Can anyone tell me if it is possible to pool several physical servers to run a resilient virtualization environment. Our servers are getting more and more critical to our clients and we want to do everything we can to improve resiliency in the event of a hardware failure. I have used desktop VMs but I am not familiar with what is possible in enterprise level VMs.

The ideal would be to have a few physical servers in our datacenter. A few VMs would be shared among these to run a web server, application server, and database server. If one physical server failed, the VMs should switch to one of the other servers and continue running without any interruption.

Can this be accomplished? I realise that even Google goes down from time to time, so I am not looking for perfection; just an optimal solution.


Solution 1:

It doable, and we do something similar, just without the automatic part.

As @ewwhite pointed out, the key is having a shared storage pool that visible to multiple host servers, so if one host goes down, it doesn't much matter a lot, because another host can take over. Setting up the kind of unnoticeable, interruption-free automatic failover you're asking about is not easy (or cheap), and frankly a lot more trouble than it's worth, at least for the vast majority of use-cases out there. Modern hardware doesn't fail a lot, unless it's set up really badly, so you'll get more mileage out of making sure it's set up right and in an environment that's within the operational ranges of the equipment.
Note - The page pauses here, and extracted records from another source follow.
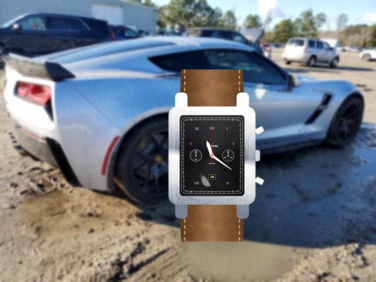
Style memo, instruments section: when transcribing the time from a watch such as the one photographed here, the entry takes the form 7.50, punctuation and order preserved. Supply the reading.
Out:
11.21
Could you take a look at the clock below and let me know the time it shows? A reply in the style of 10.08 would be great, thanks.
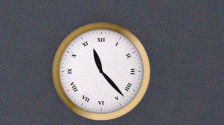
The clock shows 11.23
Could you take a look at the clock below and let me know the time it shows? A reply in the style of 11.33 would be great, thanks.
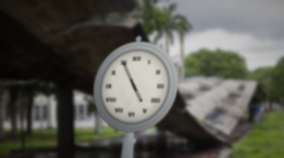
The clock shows 4.55
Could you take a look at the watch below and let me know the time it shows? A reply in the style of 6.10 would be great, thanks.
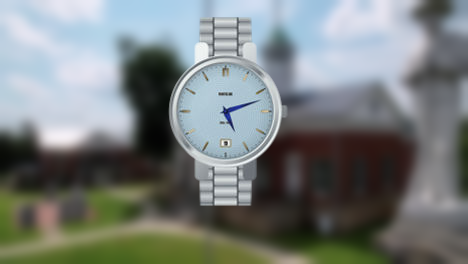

We use the fail-over and high availability functions of our systems for only two things, really. The first is in disaster recovery (if our main site loses power or explodes, or what have you, we have the critical parts are mirrored at a second facility) and the second is in avoiding maintenance windows. We use blade servers, and ESX/vSphere and between having the ability to fail-over to a secondary site, and the ease of using vMotion to move VMs between hosts, there's very little that we can't do without a service interruption.

I would focus on getting that set up first - once you're able to (manually) fail things around to where-ever, you may decide that getting it work automatically is more expensive and difficult than its worth. It sounds easy enough and great in theory, but in practice it can be a real pain to get everything working properly in clusters or in a distributed-guest set up.

Solution 2:

This is an excellent reason to virtualize. As application availability, rather than individual (physical) server uptime, become more important to businesses, many organizations find that they can attain a higher level of reliability through virtualization.

I'll use VMWare and Xen as examples, but with some form of shared storage that's visible to two or more host systems, virtualized guests can be distributed and load-balanced across physical servers. The focus begins to be the quality of the shared storage solution, management and the networking/interconnects in the environment.

However, one bit of caution... You should evaluate what type of hardware and environmental situations pose a threat. Quality server-class equipment includes many redundancies (fans, power supplies, RAID, even RAM)... Modern hardware does not just fail often. So avoid overreacting by building an unnecessarily-complex environment if spec'ing higher-end servers could help eliminate 90% of the potential issues.